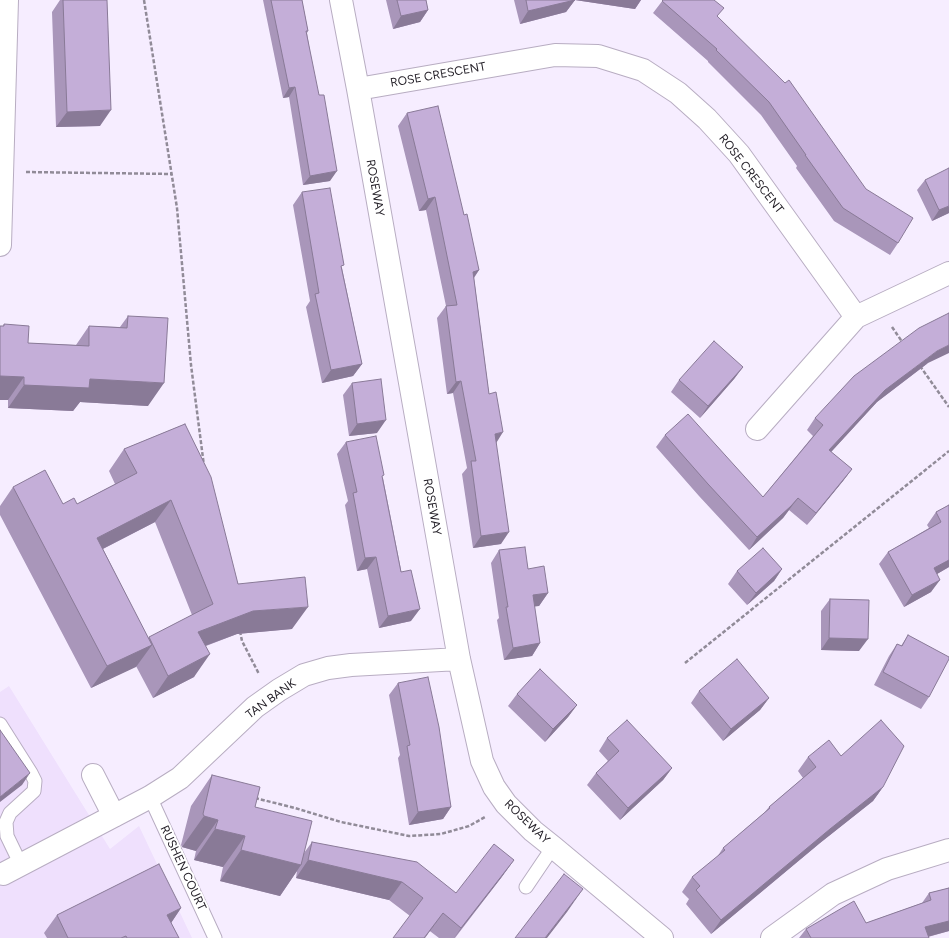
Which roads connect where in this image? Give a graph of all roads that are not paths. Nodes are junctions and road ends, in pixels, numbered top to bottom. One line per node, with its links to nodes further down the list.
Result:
1 (7, 0): 4 (street)
2 (341, 0): 3 (street, ROSEWAY)
3 (358, 89): 6 (street, ROSE CRESCENT); 8 (street, ROSEWAY)
4 (0, 245)
5 (949, 273): 6 (street)
6 (856, 317): 7 (street)
7 (758, 429)
8 (459, 659): 11 (street, TAN BANK); 13 (street, ROSEWAY)
9 (0, 724): 15 (lane)
10 (93, 775): 12 (street)
11 (150, 797): 12 (street, TAN BANK); 17 (lane, RUSHEN COURT)
12 (114, 816): 15 (street, TAN BANK)
13 (553, 847): 16 (lane); 18 (street, ROSEWAY)
14 (949, 850): 19 (street)
15 (12, 869)
16 (526, 888)
17 (215, 938)
18 (662, 938)
19 (772, 938)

+--

EXERCISE DIRECTIONS:
A verbatim copy of the data, with all pictures omitted, is the required output.

REPLY:
Which roads connect where in this image? Give a graph of all roads that are not paths. Nodes are junctions and road ends, in pixels, numbered top to bottom. One line per node, with its links to nodes further down the list.
Result:
1 (7, 0): 4 (street)
2 (341, 0): 3 (street, ROSEWAY)
3 (358, 89): 6 (street, ROSE CRESCENT); 8 (street, ROSEWAY)
4 (0, 245)
5 (949, 273): 6 (street)
6 (856, 317): 7 (street)
7 (758, 429)
8 (459, 659): 11 (street, TAN BANK); 13 (street, ROSEWAY)
9 (0, 724): 15 (lane)
10 (93, 775): 12 (street)
11 (150, 797): 12 (street, TAN BANK); 17 (lane, RUSHEN COURT)
12 (114, 816): 15 (street, TAN BANK)
13 (553, 847): 16 (lane); 18 (street, ROSEWAY)
14 (949, 850): 19 (street)
15 (12, 869)
16 (526, 888)
17 (215, 938)
18 (662, 938)
19 (772, 938)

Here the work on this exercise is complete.